If the president makes a statement, we report it. If it is false, we report the evidence of its falsehood. If the president’s critics say he is a totalitarian, we report that. If their charge is exaggerated, we provide the evidence of exaggeration. We investigate relentlessly.

So far, I believe The Washington Post has been setting the standard in this difficult job. It is not boasting for me to say so, because as editorial page editor I have no input in The Post’s news coverage. I am only a reader, like all of you.

On the opinion side of the house, which I oversee, we are entitled to our opinions. But here too it is important to maintain a thoughtful perspective.

We on The Post’s editorial page spent the better part of the past two years warning the country not to elect Donald Trump. We said he was unfit by temperament and experience, misguided on many issues and a potential danger to democratic norms.

Now we find ourselves in the unusual position of hoping to be proved wrong.

The opening of the Trump administration has not been encouraging, to put it mildly. But that doesn’t change our mission.

We must distinguish between words and deeds. We must sort the good from the bad. And, in a political culture inclined to view every adverse action as the onset of a potential apocalypse, we must distinguish the merely regrettable from the genuinely harmful, and the genuinely harmful from the irreversibly damaging.

When, as one of his first executive actions, Trump blocked a fee reduction for federally insured mortgages, he was taking a prudent, modest step to protect federal finances, not opening a war on working people.

When Trump ordered the creation of an office to assist the victims of crimes committed by undocumented immigrants, he sent an inaccurate message about the prevalence of such crime, but the office itself seems unlikely to do much harm. But barring refugees from war-torn countries, and favoring one religion over another - that defaces our democracy. It betrays a tradition of American generosity and tolerance that we have occasionally strayed from in the past - and always have come to regret doing so.

I am not complacent.
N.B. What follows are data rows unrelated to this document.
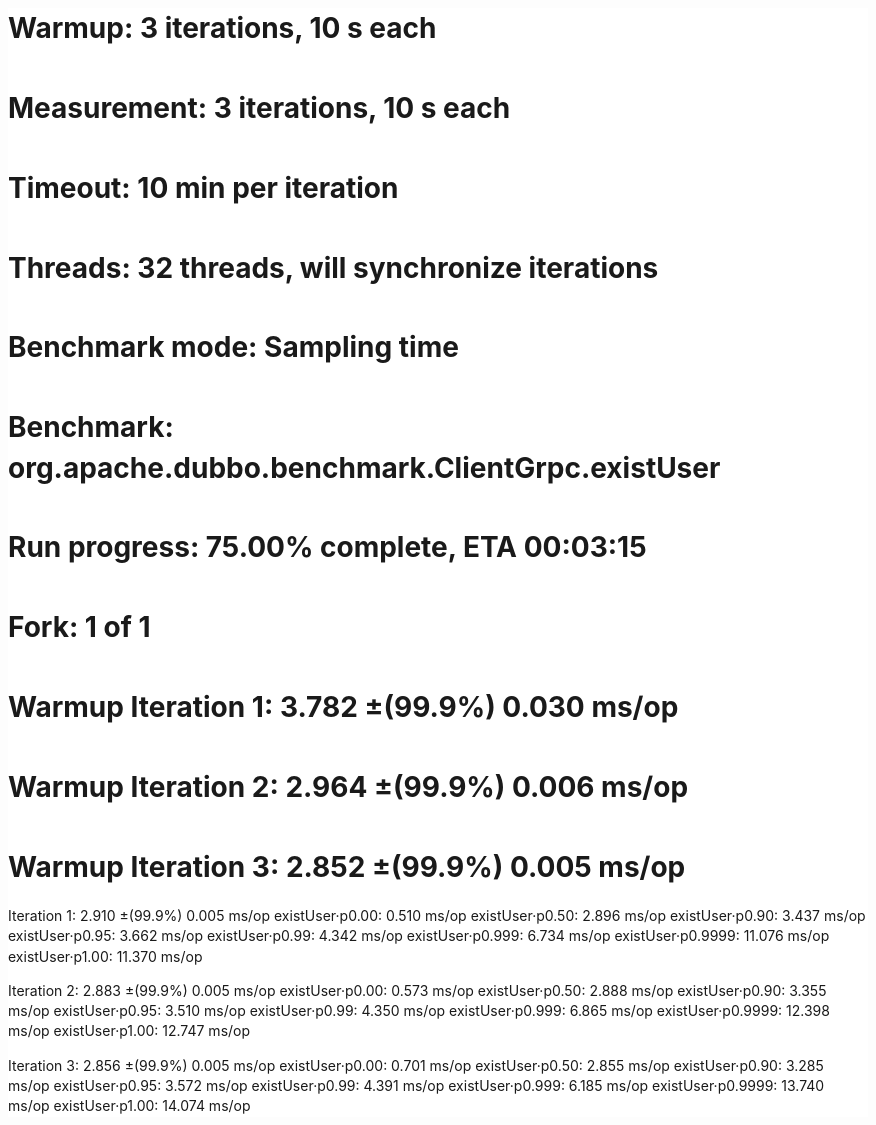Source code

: # Warmup: 3 iterations, 10 s each
# Measurement: 3 iterations, 10 s each
# Timeout: 10 min per iteration
# Threads: 32 threads, will synchronize iterations
# Benchmark mode: Sampling time
# Benchmark: org.apache.dubbo.benchmark.ClientGrpc.existUser

# Run progress: 75.00% complete, ETA 00:03:15
# Fork: 1 of 1
# Warmup Iteration   1: 3.782 ±(99.9%) 0.030 ms/op
# Warmup Iteration   2: 2.964 ±(99.9%) 0.006 ms/op
# Warmup Iteration   3: 2.852 ±(99.9%) 0.005 ms/op
Iteration   1: 2.910 ±(99.9%) 0.005 ms/op
                 existUser·p0.00:   0.510 ms/op
                 existUser·p0.50:   2.896 ms/op
                 existUser·p0.90:   3.437 ms/op
                 existUser·p0.95:   3.662 ms/op
                 existUser·p0.99:   4.342 ms/op
                 existUser·p0.999:  6.734 ms/op
                 existUser·p0.9999: 11.076 ms/op
                 existUser·p1.00:   11.370 ms/op

Iteration   2: 2.883 ±(99.9%) 0.005 ms/op
                 existUser·p0.00:   0.573 ms/op
                 existUser·p0.50:   2.888 ms/op
                 existUser·p0.90:   3.355 ms/op
                 existUser·p0.95:   3.510 ms/op
                 existUser·p0.99:   4.350 ms/op
                 existUser·p0.999:  6.865 ms/op
                 existUser·p0.9999: 12.398 ms/op
                 existUser·p1.00:   12.747 ms/op

Iteration   3: 2.856 ±(99.9%) 0.005 ms/op
                 existUser·p0.00:   0.701 ms/op
                 existUser·p0.50:   2.855 ms/op
                 existUser·p0.90:   3.285 ms/op
                 existUser·p0.95:   3.572 ms/op
                 existUser·p0.99:   4.391 ms/op
                 existUser·p0.999:  6.185 ms/op
                 existUser·p0.9999: 13.740 ms/op
                 existUser·p1.00:   14.074 ms/op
There is nothing normal or healthy about a White House counselor telling the media it should “keep its mouth shut” for a while, nor about a president obsessing over his ratings, taunting those he calls his “enemies” and branding journalists “among the most dishonest human beings on earth.” Such attitudes should be frightening to all Americans, not just those of us who work in the business.

But we can’t allow ourselves to be brought down to that level. We do not spoil for a knife fight. Whatever comes at us over the next four years, what we should wield is our pens and our laptops, our facts and our fairness.

Fred Hiatt is the editorial page editor of The Washington Post. He writes editorials for the newspaper and a biweekly column that appears on Mondays. He also contributes to the PostPartisan blog.